◆ 练习要求:
A) 请照原样抄录这段数学推导中的一部分，从“53)从 1/a + 1/b”开始，到“1/c^n = 1/(a^n+b^n+c^n)”结束。
B) 在这段数学推导中，由 (a+b)(a+c)(b+c)=0 得出了哪几种可能？

◆ 文本段落:
◆ ◆ ◆ ◆ ◆ ◆ ◆

53)从 1/a + 1/b + 1/c = 1/(a+b+c)
=> (ab+bc+ac)/(abc) = 1/(a+b+c)
=> (ab+bc+ac)(a+b+c) = abc
=>ab(a+b)+bc(b+c)+ac(a+c)+3abc=abc
=>ab(a+b)+bc(b+c)+ac(a+c)+2abc=0
=>(a+b)(a+c)(b+c)=0 (这个要证明的话你 kembang 出来比较吧)
所以 a+b=0 OR a+c=0 OR b+c=0
因为对称所以可以假设当 a+b=0 时,a=-b , n=odd
1/a^n + 1/b^n + 1/c^n = -1/b^n + 1/b^n + 1/c^n = 1/c^n = 1/(a^n+b^n+c^n)

◆ ◆ ◆ ◆ ◆ ◆ ◆

◆ 数据摘录:
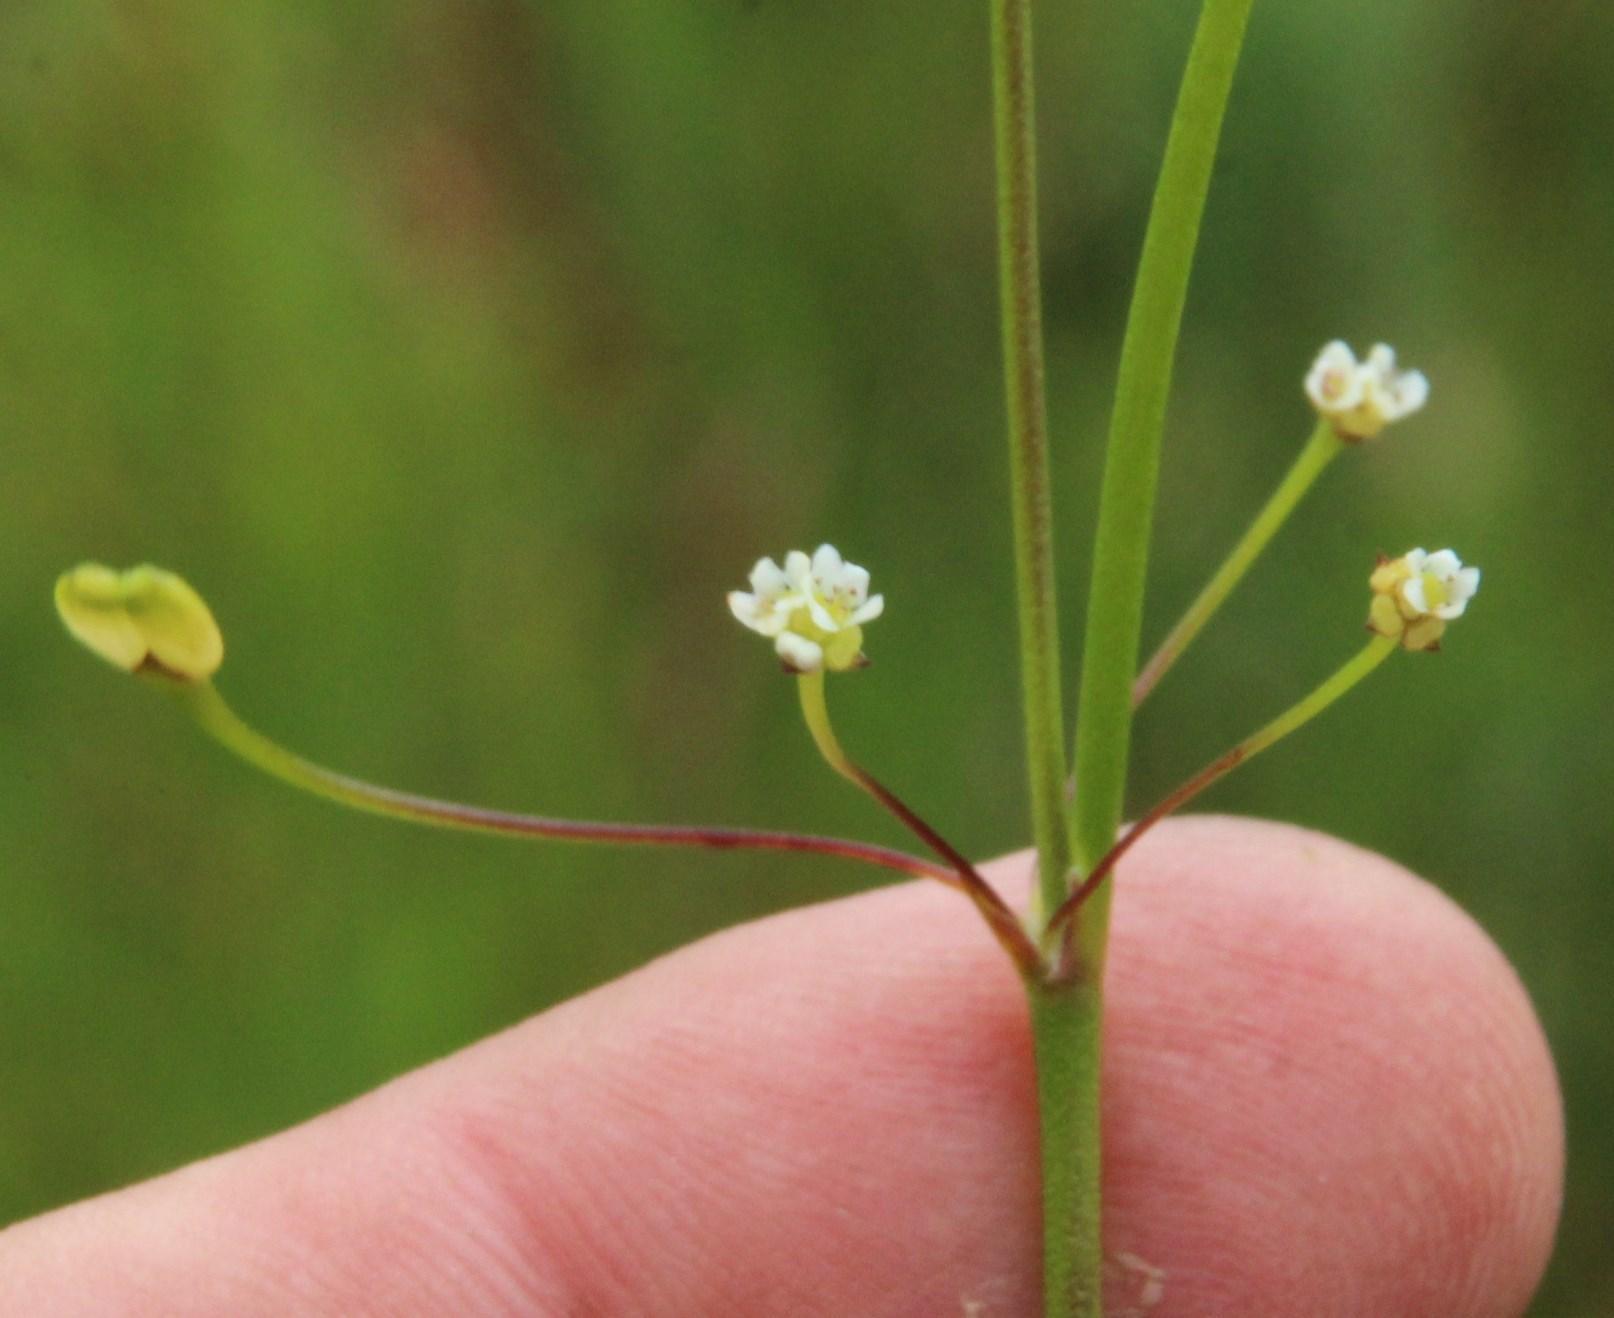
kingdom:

◆ ◆ ◆ ◆ ◆ ◆ ◆

◆ 逐题解答:
A)
53)从 1/a + 1/b + 1/c = 1/(a+b+c)
=> (ab+bc+ac)/(abc) = 1/(a+b+c)
=> (ab+bc+ac)(a+b+c) = abc
=>ab(a+b)+bc(b+c)+ac(a+c)+3abc=abc
=>ab(a+b)+bc(b+c)+ac(a+c)+2abc=0
=>(a+b)(a+c)(b+c)=0 (这个要证明的话你 kembang 出来比较吧)
所以 a+b=0 OR a+c=0 OR b+c=0
因为对称所以可以假设当 a+b=0 时,a=-b , n=odd
1/a^n + 1/b^n + 1/c^n = -1/b^n + 1/b^n + 1/c^n = 1/c^n = 1/(a^n+b^n+c^n)

B) a+b=0、a+c=0 或 b+c=0。